Spesso negli articoli e nelle analisi sui movimenti delle piazze finanziarie mondiali si può leggere di “umore del mercato”. Si tratta di scelte difficili da descrivere nell’immediato che vengono prese in poco tempo dagli operatori, sia umani che robot. Ma a bocce ferme si comprende il senso di queste decisioni. Ci sono però altri fattori che incidono sugli investimenti che è più facile tenere sott’occhio.
Fattori macroeconomici
Prodotto interno lordo, inflazione, tasso di occupazione, produzione industriale, propensione al consumo. Sono tutti indicatori che fotografano lo stato di salute dell’economia di un Paese attraverso i dati macroeconomici e influenzano in un senso o nell’altro anche le scelte degli investitori: se il clima è positivo è probabile che ci sarà una crescita economica e di conseguenza l’azionario sarà ambito, perché offre buoni rendimenti in tempi di espansione. Il discorso cambia invece se è in atto una recessione: in questo caso verranno privilegiati i beni rifugio come i metalli preziosi o i bond, perché ridurranno al minimo il rischio di perdite.
Le vicende politiche
Occhio anche alle vicende politiche, che possono cambiare le carte in tavola a prescindere dall’attuale salute economica di un Paese. La Brexit ne è un chiaro esempio: molti operatori di mercato avevano preso posizioni che privilegiavano lo status quo, salvo poi correre ai ripari una volta aperte le urne e decretata l’uscita della Gran Bretagna dall’Unione Europea.
L’importanza delle aspettative
A volte può capitare che, più che i buoni risultati operativi raggiunti, per un’azienda sia importante rispettare le aspettative per vedere il proprio titolo in verde. Le stime fatte dagli analisti assumono così una rilevanza fondamentale, perché quando una società pubblica il proprio bilancio semestrale può deludere le attese nonostante buone performance. E questo si traduce in azioni in discesa. Ci sono poi le valutazioni delle società di rating e i report delle banche di investimento. Nel primo caso, gli istituti assegnano un voto alla salute finanziaria di una compagnia, con ovvie ripercussioni sui mercati. Nel secondo viene fissato un target price (prezzo obiettivo) che le azioni dovrebbero avere in borsa e raccomandano tre possibilità: sell (vendere), hold (mantenere) o buy (comprare).

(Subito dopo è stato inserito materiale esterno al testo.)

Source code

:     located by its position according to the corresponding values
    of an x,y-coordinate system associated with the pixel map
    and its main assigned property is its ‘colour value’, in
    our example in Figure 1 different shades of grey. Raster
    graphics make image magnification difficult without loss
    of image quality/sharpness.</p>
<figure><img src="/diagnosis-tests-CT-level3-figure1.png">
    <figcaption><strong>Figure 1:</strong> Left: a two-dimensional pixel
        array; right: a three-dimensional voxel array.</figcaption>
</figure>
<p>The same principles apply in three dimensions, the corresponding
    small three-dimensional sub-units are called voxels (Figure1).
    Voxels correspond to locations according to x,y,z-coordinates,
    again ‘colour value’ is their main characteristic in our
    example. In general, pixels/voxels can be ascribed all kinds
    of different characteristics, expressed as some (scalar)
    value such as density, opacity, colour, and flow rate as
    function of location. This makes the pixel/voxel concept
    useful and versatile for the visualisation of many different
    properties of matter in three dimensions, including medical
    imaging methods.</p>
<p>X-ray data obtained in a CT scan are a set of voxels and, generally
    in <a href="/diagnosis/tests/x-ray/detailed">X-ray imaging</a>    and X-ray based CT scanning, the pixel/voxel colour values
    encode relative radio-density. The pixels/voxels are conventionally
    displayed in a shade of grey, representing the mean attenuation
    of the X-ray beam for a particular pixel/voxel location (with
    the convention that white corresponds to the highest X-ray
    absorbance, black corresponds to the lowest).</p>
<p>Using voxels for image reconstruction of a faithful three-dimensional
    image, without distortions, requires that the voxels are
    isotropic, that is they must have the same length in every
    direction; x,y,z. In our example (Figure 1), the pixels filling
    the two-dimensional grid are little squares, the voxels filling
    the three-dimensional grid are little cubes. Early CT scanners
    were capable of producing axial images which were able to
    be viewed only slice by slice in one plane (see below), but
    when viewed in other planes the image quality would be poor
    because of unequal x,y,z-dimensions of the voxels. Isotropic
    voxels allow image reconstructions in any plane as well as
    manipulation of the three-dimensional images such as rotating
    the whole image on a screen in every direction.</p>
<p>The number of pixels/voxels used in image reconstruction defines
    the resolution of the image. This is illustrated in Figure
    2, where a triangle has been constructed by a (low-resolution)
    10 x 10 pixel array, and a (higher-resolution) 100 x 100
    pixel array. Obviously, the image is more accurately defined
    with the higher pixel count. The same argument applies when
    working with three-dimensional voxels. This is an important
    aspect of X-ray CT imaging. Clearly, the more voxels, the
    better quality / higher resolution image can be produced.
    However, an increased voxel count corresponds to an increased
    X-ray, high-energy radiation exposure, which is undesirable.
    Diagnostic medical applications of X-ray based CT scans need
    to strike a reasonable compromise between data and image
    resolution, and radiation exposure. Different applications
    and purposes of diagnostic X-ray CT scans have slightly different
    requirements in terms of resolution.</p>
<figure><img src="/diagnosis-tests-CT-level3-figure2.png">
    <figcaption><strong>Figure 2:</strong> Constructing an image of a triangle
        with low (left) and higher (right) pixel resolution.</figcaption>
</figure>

Consigliano di vendere se prevedono che il calo nei successivi sei mesi supererà il 15% dell’attuale valore. Suggeriscono di mantenere se il valore rimarrà invariato o al massimo potremo assistere a un +5% e comprare se si attendono che il titolo vada oltre il +15% in un semestre.
Le variazioni dei tassi
Le Banche Centrali di ogni Paese indicano decidono di alzare o abbassare i tassi di interesse a seconda di come si attendono andrà l’economia. I titoli che più risentono di queste variazioni sono le obbligazioni a tasso fisso: se i tassi di interesse salgono si abbassa il prezzo, perché vengono venduti i titoli a basso rendimento per comprare quelli con rendimenti maggiori. Attenzione però anche alle ripercussioni sui tassi di interesse: se vengono ritoccati all’insù i tassi di interesse sui mutui, ci si attende che il settore edile reagirà negativamente, perché pagando tassi più alti le famiglie non saranno più incentivate a comprare case come prima.